Advertising on paywall sites

The debate, writes Yaron Galai, over paywall vs ad-supported publishing tends to sounds like a binary discussion: should publishers pursue an ad supported business model OR should they charge their readers for access to the content?

By Yaron Galai

In fact, there are several ways in which paywalls and ad-based publishing mix, but it’s the dynamic between these two that changes once paywalls are introduced.

Asking users to pay for content shouldn’t prohibit publishers from placing ads/paid links on that content. What it should prohibit is using ad space for interruption of their readers the way traditional advertising is used so often. To set a clear guideline as to what’s OK and what’s not on this front, it’s important for a publisher to first understand what product they are actually selling: a piece of content, or an audience.

If the content is offered for free without restrictions on access, then the product the publisher is selling is the reader. They’re selling the reader to an advertiser. As such, once the publisher has attracted the reader in, they are fully entitled to interrupt the reader with any and all ads. That includes remnant ads, teeth whitening promos, affiliate links, etc. The lemon in this case is the reader, and the publisher is entitled to squeeze that lemon as much as they like (not advising to do so!... but it is the publisher’s right).

As soon as the reader is restricted in access to the content, she is not the product being sold anymore. At that point the content is the product, and the reader becomes the customer.

With that reversal of “contract”, comes a drastic change in what the publisher is entitled to do. Ads are still allowed, but the right to interrupt goes away. Said another way, the ads have to become part of the product sold to the reader... they have to become part of the content. If interruption was OK in the free access scenario, now both the content and the ads have to be endemic to the reading experience and provide real value to the customer.

Here are two great examples (though not necessarily of paywalls), of how ads can be endemic and useful:

1. Timeout Magazine - many of the ads in Timeout are for venues promoting their event calendar. As a reader, that is the perfect endemic, value-adding experience. In many cases, these ads provide even more value than the magazine’s content itself because they are better organised, include pictures of the artists, cover a bigger date range, etc.

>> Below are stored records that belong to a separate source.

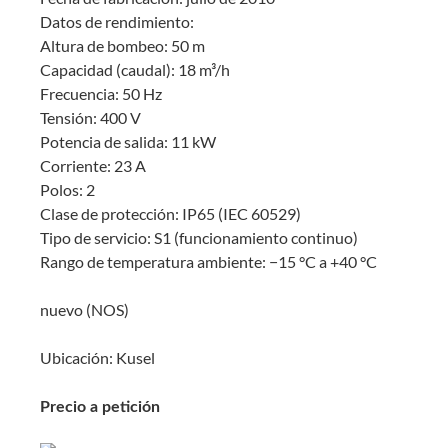
Datos de rendimiento:
Altura de bombeo: 50 m
Capacidad (caudal): 18 m³/h
Frecuencia: 50 Hz
Tensión: 400 V
Potencia de salida: 11 kW
Corriente: 23 A
Polos: 2
Clase de protección: IP65 (IEC 60529)
Tipo de servicio: S1 (funcionamiento continuo)
Rango de temperatura ambiente: −15 °C a +40 °C
nuevo (NOS)
Ubicación: Kusel
Precio a petición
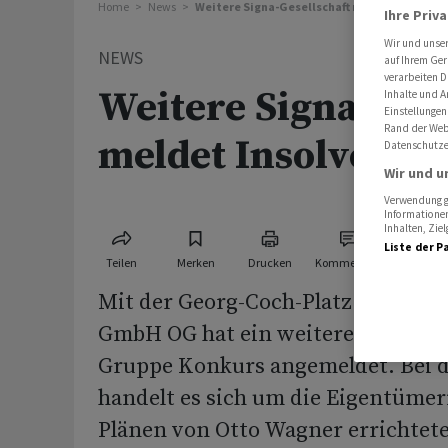
Home
News
Weitere Signa-Gesellschaft meldet Insolvenz
Ihre Priv
Wir und unse
NEWS
auf Ihrem Ger
verarbeiten D
Weitere Signa-Gese
Inhalte und A
Einstellungen
Rand der Webs
meldet Insolvenz 
Datenschutze
Wir und u
Verwendung ge
Informationen
Inhalten, Zi
Liste der P
Teilen
Merken
Drucken
Kommentare
Mit der Georg-Coch-Platz Immobi
GmbH OG hat ein weiteres Untern
Gruppe Konkurs angemeldet. Bei de
handelt es sich um die Eigentümer
Plänen von Otto Wagner errichtet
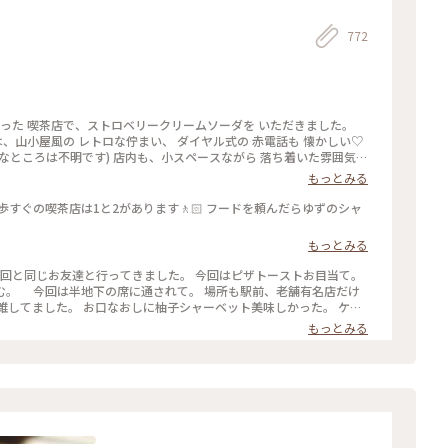
772
寄った 喫茶店で、ストロベリークリームソーダを いただきました。
は、山小屋風の レトロな佇まい、 ダイヤル式の 赤電話も 懐かしい♡
なところは不明です) 店内も、小スペースながら 落ち着いた雰囲気、
 開業したのは、約70年前なのだそう。 創業当時から 受け継がれた
もっとみる
 クリームソーダも、その中のひとつです。 最近、あちらこちらで 目
は、こちらのお店から 始まったのだとか。 何とも、歴史を感じさせ
歩すぐの喫茶店は1と2があります🚶🏻 フードを頼んだらゆずのシャ
が、この日は 気温が高く、冷たい飲み物で 季節外れのクールダウン
#カフ
もっとみる
#レトロ #クラシカルな街 #神田 #神保町 #さぼうる #喫茶店 #東京 #
前回と同じお友達と行ってきました。 今回はピザトーストお目当て。
む。 今回は半地下の席に通されて。 場所も駅前、老舗有名店だけ
雑してました。 お口なおしに柚子シャーベット美味しかった。 ケー
キは食べずに二軒目にいきました。 #Myことりっぷ #神保町 #さぼうる #カフェ
もっとみる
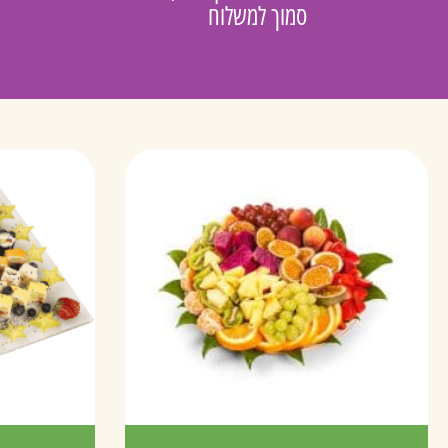
סמוך למשלוח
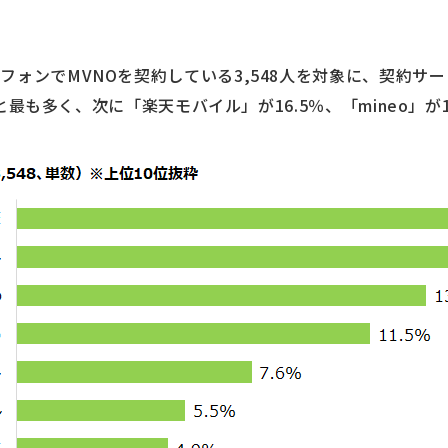
フォンでMVNOを契約している3,548人を対象に、契約サ
4％と最も多く、次に「楽天モバイル」が16.5％、「mineo」が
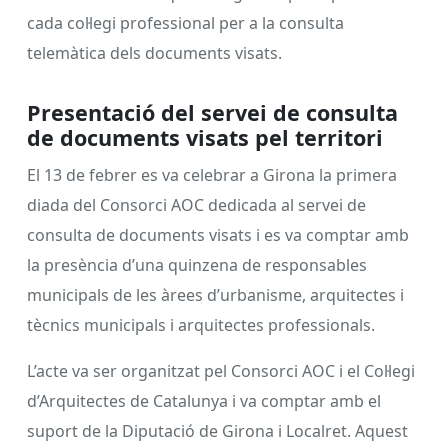
cada col·legi professional per a la consulta
telemàtica dels documents visats.
Presentació del servei de consulta
de documents visats pel territori
El 13 de febrer es va celebrar a Girona la primera
diada del Consorci AOC dedicada al servei de
consulta de documents visats i es va comptar amb
la presència d’una quinzena de responsables
municipals de les àrees d’urbanisme, arquitectes i
tècnics municipals i arquitectes professionals.
L’acte va ser organitzat pel Consorci AOC i el Col·legi
d’Arquitectes de Catalunya i va comptar amb el
suport de la Diputació de Girona i Localret. Aquest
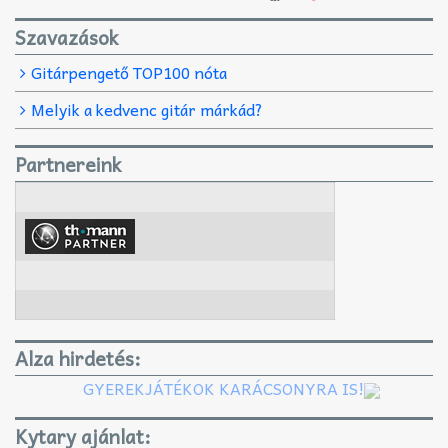
Szavazások
Gitárpengető TOP100 nóta
Melyik a kedvenc gitár márkád?
Partnereink
Alza hirdetés:
GYEREKJÁTÉKOK KARÁCSONYRA IS!
Kytary ajánlat:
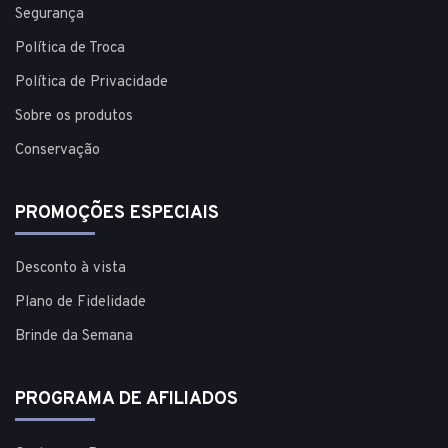
Segurança
Política de Troca
Política de Privacidade
Sobre os produtos
Conservação
PROMOÇÕES ESPECIAIS
Desconto à vista
Plano de Fidelidade
Brinde da Semana
PROGRAMA DE AFILIADOS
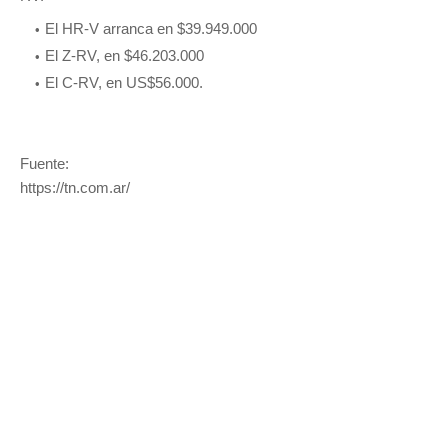
El HR-V arranca en $39.949.000
El Z-RV, en $46.203.000
El C-RV, en US$56.000.
Fuente:
https://tn.com.ar/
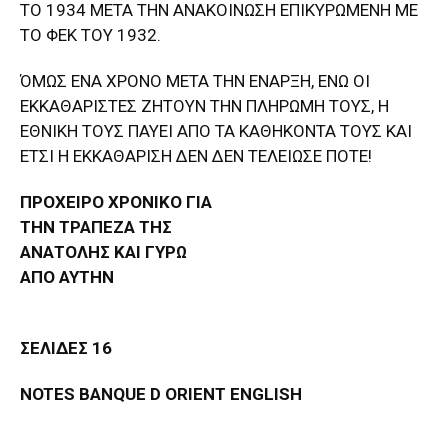
ΤΟ 1934 ΜΕΤΑ ΤΗΝ ΑΝΑΚΟΙΝΩΣΗ ΕΠΙΚΥΡΩΜΕΝΗ ΜΕ
ΤΟ ΦΕΚ ΤΟΥ 1932.
ΌΜΩΣ ΕΝΑ ΧΡΟΝΟ ΜΕΤΑ ΤΗΝ ΕΝΑΡΞΗ, ΕΝΩ ΟΙ
ΕΚΚΑΘΑΡΙΣΤΕΣ ΖΗΤΟΥΝ ΤΗΝ ΠΛΗΡΩΜΗ ΤΟΥΣ, Η
ΕΘΝΙΚΗ ΤΟΥΣ ΠΑΥΕΙ ΑΠΟ ΤΑ ΚΑΘΗΚΟΝΤΑ ΤΟΥΣ ΚΑΙ
ΕΤΣΙ Η ΕΚΚΑΘΑΡΙΣΗ ΔΕΝ ΔΕΝ ΤΕΛΕΙΩΣΕ ΠΟΤΕ!
ΠΡΟΧΕΙΡΟ ΧΡΟΝΙΚΟ ΓΙΑ
ΤΗΝ ΤΡΑΠΕΖΑ ΤΗΣ
ΑΝΑΤΟΛΗΣ ΚΑΙ ΓΥΡΩ
ΑΠΟ ΑΥΤΗΝ
ΣΕΛΙΔΕΣ 16
NOTES BANQUE D ORIENT ENGLISH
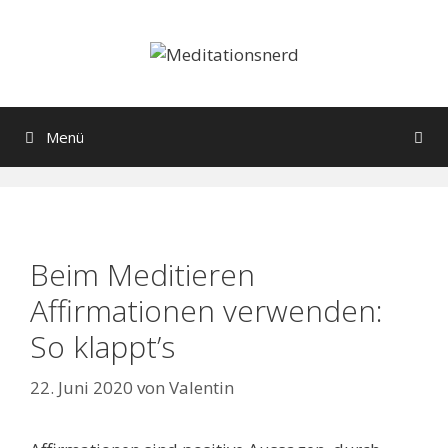
Zum
Inhalt
springen
Menü
Beim Meditieren
Affirmationen verwenden:
So klappt’s
22. Juni 2020
von
Valentin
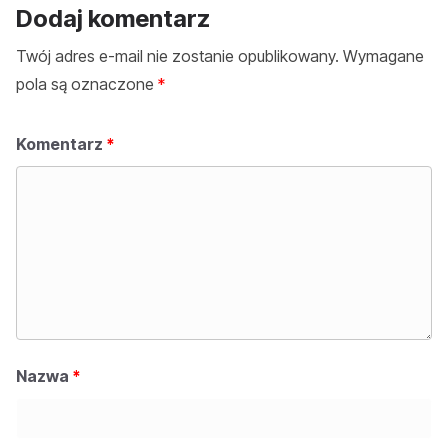
Dodaj komentarz
Twój adres e-mail nie zostanie opublikowany.
Wymagane
pola są oznaczone
*
Komentarz
*
Nazwa
*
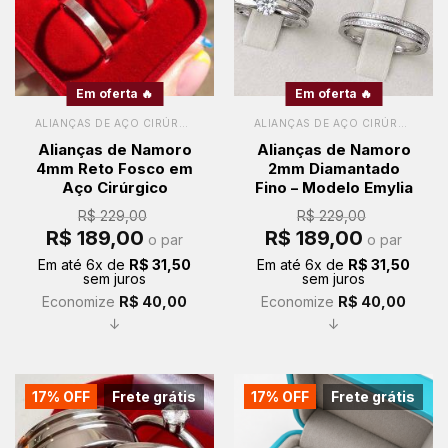
Em oferta 🔥
Em oferta 🔥
ALIANÇAS DE AÇO CIRÚRGICO
ALIANÇAS DE AÇO CIRÚRGICO
Alianças de Namoro
Alianças de Namoro
4mm Reto Fosco em
2mm Diamantado
Aço Cirúrgico
Fino – Modelo Emylia
R$
229,00
R$
229,00
O
O
O
O
R$
189,00
R$
189,00
o par
o par
preço
preço
preço
preço
original
atual
original
atual
Em até
6
x de
R$
31,50
Em até
6
x de
R$
31,50
era:
é:
era:
é:
sem juros
sem juros
R$ 229,00.
R$ 189,00.
R$ 229,00.
R$ 189,00.
Economize
R$
40,00
Economize
R$
40,00
↓
↓
17% OFF
Frete grátis
17% OFF
Frete grátis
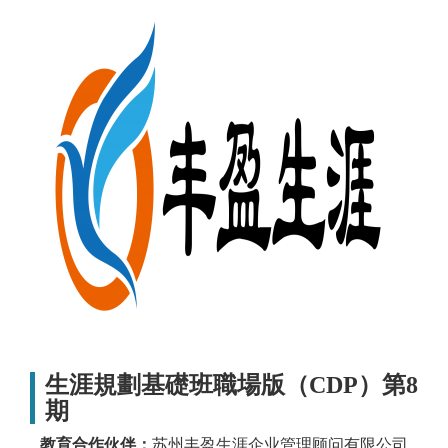
生涯規劃基礎班職場版（CDP）第8
期
教育合作伙伴：
苏州丰盈生涯企业管理顾问有限公司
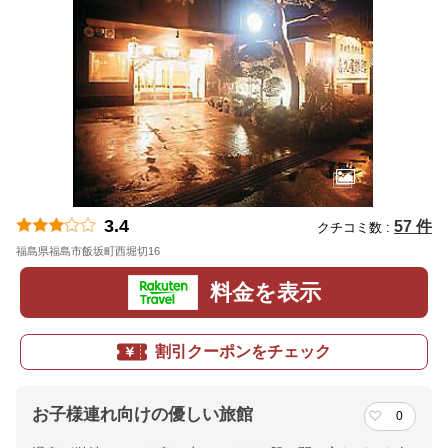
3.4
57 件
クチコミ数 :
福島県福島市飯坂町西堀切16
地図
料金を表示
割引クーポンをチェック
お子様連れ向けの優しい旅館
0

2. Google - While the search results themselves are on the left rail, the ads on the right rail provide a lot of value to the Google user, in many cases even more value than the regular search results. The ads are completely endemic to the search experience, and for queries of commercial nature the fact that an advertiser had to pay to get on that search result means in many cases that they make a real effort to only target keywords for which they provide real value.

Providing this kind of value for readers on paywall publishers, while never attempted before at scale, is certainly possible. But to achieve that, publishers need to drop some of the traditional advertising concepts they’ve grown used to in the days where the reader was the product. Doing this successfully boils down to answering a single question: What is my reader’s intent?

In the two examples above, the ads demonstrate how well this question has been answered. In the Timeout case, the reader’s intent is to find interesting places (museums/shows/restaurants/etc) to go to. An ad showing the concert schedule at the O2 is endemic to the reader experience and provides tangible value. Similarly, Google infers the user’s intent from each search query and provides a useful (even if paid) search result.

As a publisher (unless targeting a niche enthusiast audience), the only intent that can be safely assumed for your readers is the intent to read interesting content. Therefore upon erecting a paywall, a publisher cannot continue interrupting its (now) customers with ads and has to start thinking of advertising as a value-add service that helps the reader’s intent to consume interesting content.